[Document text]:
★ ★ ★ ★ ★ ★ ★

Sweet-spicy gochujang-glazed duck breast seared until caramelized, paired with charred okra. A Korean-inspired weeknight dinner that tastes restaurant-made in under 20 minutes.

Total time
18 min
Servings
2
Calories
385
Protein
32g
Spicy Duck Bulgogi with Grilled Okra
satisfyingboldkoreanduckcrispytendercharredweeknight

Ingredients

  • 2 breasts (about 10 oz) duck breast, skin on
  • 3 tbsp gochujang (Korean chili paste)
  • 1.5 tbsp honey
  • 1.5 tbsp soy sauce
  • 8 oz fresh okra
  • 1 tbsp sesame seeds (white or black)

Instructions

  1. 1

    Whisk gochujang, honey, and soy sauce in a small bowl until smooth. Set glaze aside.

  2. 2

    Pat duck breasts dry with paper towels. Score the skin in a crosshatch pattern without cutting into meat.

★ ★ ★ ★ ★ ★ ★

[Exercise tasks]:
• a. Repeat, word for word, the part of the duck recipe from "Sweet-spicy gochujang-glazed duck" to "under 20 minutes.".
• b. How much okra does the duck recipe call for?
• c. Carry the duck bulgogi recipe on from its last sentence.

★ ★ ★ ★ ★ ★ ★

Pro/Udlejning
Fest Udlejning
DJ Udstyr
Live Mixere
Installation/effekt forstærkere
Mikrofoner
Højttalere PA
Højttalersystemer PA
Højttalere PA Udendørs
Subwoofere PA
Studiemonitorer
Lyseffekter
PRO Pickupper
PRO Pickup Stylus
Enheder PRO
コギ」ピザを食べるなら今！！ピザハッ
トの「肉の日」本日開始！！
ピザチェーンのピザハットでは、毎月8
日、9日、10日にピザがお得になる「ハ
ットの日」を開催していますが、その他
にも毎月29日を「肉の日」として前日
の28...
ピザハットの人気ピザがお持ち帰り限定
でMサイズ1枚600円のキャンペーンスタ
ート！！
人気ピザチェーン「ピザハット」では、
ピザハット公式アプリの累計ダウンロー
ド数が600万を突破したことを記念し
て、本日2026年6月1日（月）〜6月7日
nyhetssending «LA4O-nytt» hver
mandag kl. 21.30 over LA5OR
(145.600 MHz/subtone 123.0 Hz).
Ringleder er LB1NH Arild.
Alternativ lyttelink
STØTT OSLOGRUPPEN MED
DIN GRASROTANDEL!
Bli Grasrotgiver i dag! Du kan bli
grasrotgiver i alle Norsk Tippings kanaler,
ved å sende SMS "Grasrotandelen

★ ★ ★ ★ ★ ★ ★

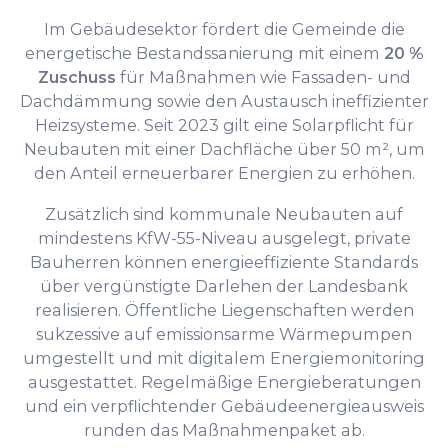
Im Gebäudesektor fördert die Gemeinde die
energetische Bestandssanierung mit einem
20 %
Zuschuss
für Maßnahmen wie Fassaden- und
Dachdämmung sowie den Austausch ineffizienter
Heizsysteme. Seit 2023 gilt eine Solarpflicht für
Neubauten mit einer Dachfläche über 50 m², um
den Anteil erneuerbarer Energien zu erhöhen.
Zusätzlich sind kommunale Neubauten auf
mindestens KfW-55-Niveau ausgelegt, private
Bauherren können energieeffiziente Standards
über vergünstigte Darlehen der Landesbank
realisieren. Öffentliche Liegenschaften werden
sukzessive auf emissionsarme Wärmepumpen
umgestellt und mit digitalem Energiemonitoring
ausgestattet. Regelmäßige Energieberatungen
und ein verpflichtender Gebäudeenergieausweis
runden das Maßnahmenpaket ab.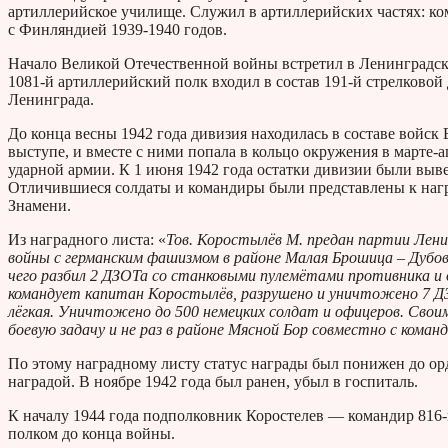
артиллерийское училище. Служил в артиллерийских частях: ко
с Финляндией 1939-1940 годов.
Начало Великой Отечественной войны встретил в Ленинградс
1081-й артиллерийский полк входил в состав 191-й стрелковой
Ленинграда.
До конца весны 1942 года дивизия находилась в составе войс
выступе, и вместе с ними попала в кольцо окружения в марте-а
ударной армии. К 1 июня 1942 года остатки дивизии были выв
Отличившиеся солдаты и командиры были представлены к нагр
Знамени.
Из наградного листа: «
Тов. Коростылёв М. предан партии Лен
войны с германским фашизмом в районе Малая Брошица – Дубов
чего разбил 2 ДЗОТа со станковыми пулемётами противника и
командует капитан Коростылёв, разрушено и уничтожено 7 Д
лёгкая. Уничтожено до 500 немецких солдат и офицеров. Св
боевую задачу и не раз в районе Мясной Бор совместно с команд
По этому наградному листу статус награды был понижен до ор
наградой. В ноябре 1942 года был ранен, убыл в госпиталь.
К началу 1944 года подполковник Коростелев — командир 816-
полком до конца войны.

★ ★ ★ ★ ★ ★ ★

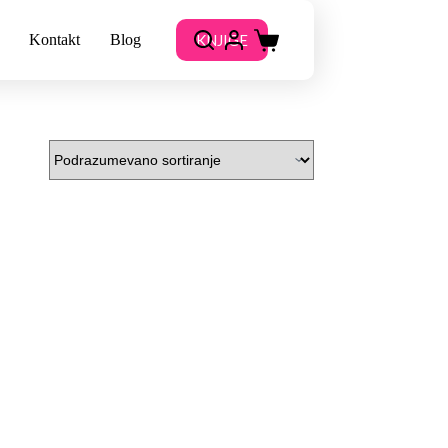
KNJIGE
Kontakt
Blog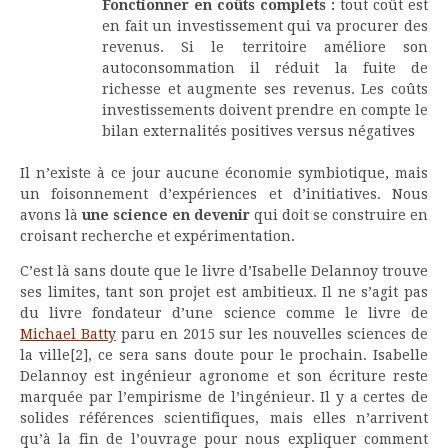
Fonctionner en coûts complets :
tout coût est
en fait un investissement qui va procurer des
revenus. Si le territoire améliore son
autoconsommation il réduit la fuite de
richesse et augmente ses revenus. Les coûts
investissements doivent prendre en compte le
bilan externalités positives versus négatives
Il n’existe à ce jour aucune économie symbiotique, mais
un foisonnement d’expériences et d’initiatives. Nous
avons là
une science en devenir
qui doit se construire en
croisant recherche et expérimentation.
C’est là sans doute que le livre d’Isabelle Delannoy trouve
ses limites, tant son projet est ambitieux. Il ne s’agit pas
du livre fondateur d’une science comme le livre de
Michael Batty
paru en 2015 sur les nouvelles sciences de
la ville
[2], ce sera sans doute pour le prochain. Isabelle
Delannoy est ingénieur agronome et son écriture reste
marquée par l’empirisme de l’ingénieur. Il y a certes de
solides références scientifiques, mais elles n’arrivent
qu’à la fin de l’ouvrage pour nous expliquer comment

★ ★ ★ ★ ★ ★ ★

[Written responses]:
• a.
Sweet-spicy gochujang-glazed duck breast seared until caramelized, paired with charred okra. A Korean-inspired weeknight dinner that tastes restaurant-made in under 20 minutes.

• b. 8 oz of fresh okra.

• c.
  3. 3

    Heat a 12-inch skillet over medium-high until hot. Place duck skin-side down and sear 6 minutes without moving until skin is golden and crispy.

  4. 4

    Flip duck, brush generously with glaze, and cook 3 minutes more. Internal temp should reach 135°F for medium-rare.

  5. 5

    Remove duck to a cutting board. Toss okra in the same skillet with remaining glaze, sear 2 minutes per side until blistered.

  6. 6

    Slice duck against the grain. Plate with okra, drizzle any pan juices, and scatter sesame seeds.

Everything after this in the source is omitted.